Saved optimal configuration to output/intermediate/grid_search/fausebal_optimal_config.pkl


## 7. Summary

**Outputs saved:**
1. `{OUTCOME_NAME}_estimator_B_metrics.csv` - B̄_0.9 and Δτ̄_0.9 for each estimator
2. `{OUTCOME_NAME}_validation_results.csv` - Validation metrics for each (Q, k) configuration
3. `{OUTCOME_NAME}_optimal_config.pkl` - Optimal (Q*, k*) configuration

**Next steps:**
- Notebook 05b: Fit final ensemble on full training/validation sample
- Validate on holdout test set

In [27]:
# Final summary
print("="*80)
print("FINAL SUMMARY")
print("="*80)
print(f"\nFixed validation quantile: q* = {Q_STAR}")
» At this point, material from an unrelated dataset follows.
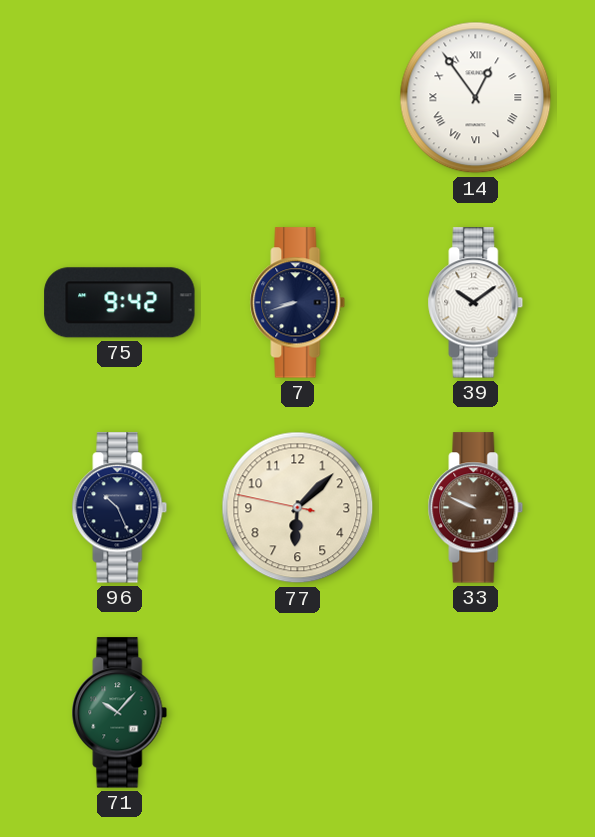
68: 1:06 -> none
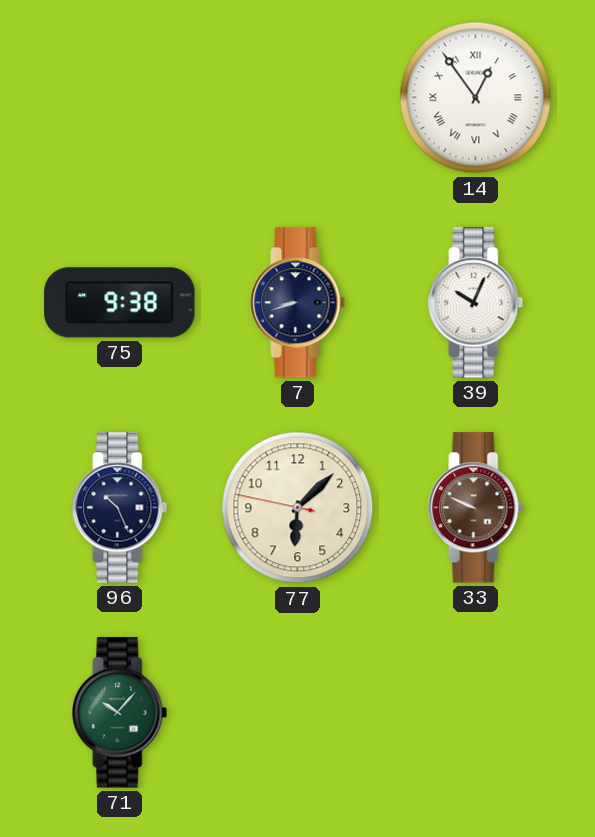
75: 9:42 -> 9:38
39: 10:09 -> 10:04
if optimal_config is None:
    print("\nNo optimal configuration was saved.")
else:
    print("\nOptimal configuration:")
    print(f"  Q* = {optimal_config['Q_star']}")
    print(f"  k* = {optimal_config['k_star']}")
    print(f"  Estimators: {optimal_config['estimators']}")
    print("\nValidation metrics:")
    print(f"  B̄_0.9 = {optimal_config['B_bar_0.9']:.4f}")
    print(f"  Δτ̄_0.9 = {optimal_config['delta_bar_0.9']:.4f}")
    print(f"  t̄_0.9 = {optimal_config['t_bar_0.9']:.4f}")
    print(f"\nCriterion used: {optimal_config['criterion_used']}")

FINAL SUMMARY

Fixed validation quantile: q* = 0.9

Optimal configuration:
  Q* = Q3
  k* = 10
  Estimators: ['x_xgb', 'causal_tree_1', 'x_rf', 't_rf', 'x_logistic']

Validation metrics:
  B̄_0.9 = 0.9167
  Δτ̄_0.9 = 0.0143
  t̄_0.9 = 0.3819

Criterion used: best_available